One such group of pretenders is Egypt’s Muslim Brotherhood. This week the BBC reported that supporters of deposed President Muhammad Morsi, who have tried to depict the mass popular uprising against him and the Brotherhood as a conspiracy led by the Coptic Church and secularists,
used one image of a group carrying a cross to claim Christians had led protests against the Islamist president. The photograph dated from 2012, it later emerged.
Meanwhile, it has been claimed that photographs of dead children were presented by pro-Morsi supporters as evidence of killings by the Egyptian army, with the military saying the images had originated from the conflict in Syria”.
The Egyptian Muslim Brotherhood are not the only ones who resort to trickery to try to win support for themselves. We’re all familiar by now with how Zionists abuse the term “anti-Semtism” – that is, anti-Jewish racism – to shield Israel from all criticism by branding the critics as anti-Semites (or self-hating Jews, in the case of Jewish critics of Israel). The same tactic is also used to deter criticism of anything or anyone Jewish, irrespective of the validity of the criticism. The big flaw in the argument, of course, is the fact that Jews are not a race but are followers of Judaism, a religion of various races.
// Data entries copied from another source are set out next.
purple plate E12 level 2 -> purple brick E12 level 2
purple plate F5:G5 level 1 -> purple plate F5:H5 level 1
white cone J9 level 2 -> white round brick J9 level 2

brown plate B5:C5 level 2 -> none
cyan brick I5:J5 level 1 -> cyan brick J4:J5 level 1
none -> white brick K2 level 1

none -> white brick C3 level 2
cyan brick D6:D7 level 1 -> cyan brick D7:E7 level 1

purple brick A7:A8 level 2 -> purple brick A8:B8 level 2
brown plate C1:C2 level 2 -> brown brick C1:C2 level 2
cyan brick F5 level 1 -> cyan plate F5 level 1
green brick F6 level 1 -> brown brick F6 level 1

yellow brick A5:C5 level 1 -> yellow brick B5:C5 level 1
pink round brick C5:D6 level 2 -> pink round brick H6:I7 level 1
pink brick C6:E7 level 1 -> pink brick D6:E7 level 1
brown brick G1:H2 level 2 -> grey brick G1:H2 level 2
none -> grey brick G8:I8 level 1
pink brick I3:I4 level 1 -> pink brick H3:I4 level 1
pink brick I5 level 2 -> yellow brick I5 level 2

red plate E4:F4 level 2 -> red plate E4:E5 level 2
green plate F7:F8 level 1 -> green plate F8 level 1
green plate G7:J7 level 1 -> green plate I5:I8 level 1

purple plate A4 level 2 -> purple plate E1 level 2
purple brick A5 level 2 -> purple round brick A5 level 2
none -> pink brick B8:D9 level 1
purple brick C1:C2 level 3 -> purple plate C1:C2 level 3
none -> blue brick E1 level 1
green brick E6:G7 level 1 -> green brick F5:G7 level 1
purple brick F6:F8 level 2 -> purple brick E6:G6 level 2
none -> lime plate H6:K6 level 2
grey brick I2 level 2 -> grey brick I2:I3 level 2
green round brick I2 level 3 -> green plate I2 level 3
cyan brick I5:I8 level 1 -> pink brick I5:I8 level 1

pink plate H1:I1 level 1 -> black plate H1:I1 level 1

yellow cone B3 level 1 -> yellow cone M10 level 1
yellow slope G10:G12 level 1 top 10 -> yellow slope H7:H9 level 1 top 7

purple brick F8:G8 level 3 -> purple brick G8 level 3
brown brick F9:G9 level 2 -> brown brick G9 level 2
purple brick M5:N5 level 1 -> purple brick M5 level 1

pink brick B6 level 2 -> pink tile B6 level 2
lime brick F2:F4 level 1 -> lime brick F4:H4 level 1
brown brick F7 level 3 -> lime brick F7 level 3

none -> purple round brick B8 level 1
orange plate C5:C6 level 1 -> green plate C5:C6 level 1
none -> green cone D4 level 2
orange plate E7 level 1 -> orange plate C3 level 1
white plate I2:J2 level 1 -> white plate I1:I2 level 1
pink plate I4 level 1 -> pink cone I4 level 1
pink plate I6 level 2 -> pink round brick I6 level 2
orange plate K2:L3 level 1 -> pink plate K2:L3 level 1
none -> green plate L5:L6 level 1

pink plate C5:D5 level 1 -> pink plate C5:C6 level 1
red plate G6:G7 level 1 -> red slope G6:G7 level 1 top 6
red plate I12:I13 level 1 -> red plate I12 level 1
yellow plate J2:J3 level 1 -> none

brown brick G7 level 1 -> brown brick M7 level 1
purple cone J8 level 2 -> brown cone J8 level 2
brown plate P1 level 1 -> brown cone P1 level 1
This flaw, however, hasn’t stopped some Muslims from borrowing the Zionists’ tactic by stigmatizing critics as racists. As one commentator observed on the Atheism & World Peace Facebook page,
Those openly critical of Islam are sometimes dubiously slurred as racists, regardless of what their true views on race may be.
In fact, Islam is not a race. Islam has nothing at all to do with genetics, nor is it an innate characteristic. It is an ideology – a voluntarily-held set of beliefs about individual behaviour and the rules of society. People choose their beliefs; they do not choose their race.
Therefore Muslims are not a race of people. In fact, there are Muslims of all races.
Hence, criticizing Islam is not racism. There is no such thing as “anti-Muslim racism” any more than there is “anti-Christian racism”, “anti-Methodist racism” or “anti-Capitalist racism”.
Islam is not a race. Muslims are not a race. Islam is an ideology that should be open to critical examination. Muslims, however, are individuals who should be protected from harm or harassment in the same way and for the same reasons as anyone else.
So, if your cause is genuine and legitimate, your only ally and your best weapon is the truth, not trickery, fraud or unsubstantiated assertions.
And if you really believe your ideology is sound and is the path to happiness and wellbeing, and If you have nothing to hide and can justify your behaviour, then you should be able to overwhelm your critics with the force of your argument, not smear them with taboo labels, whether “anti-Muslim racism”, Islamophobia, anti-Semitism or any other form of racism.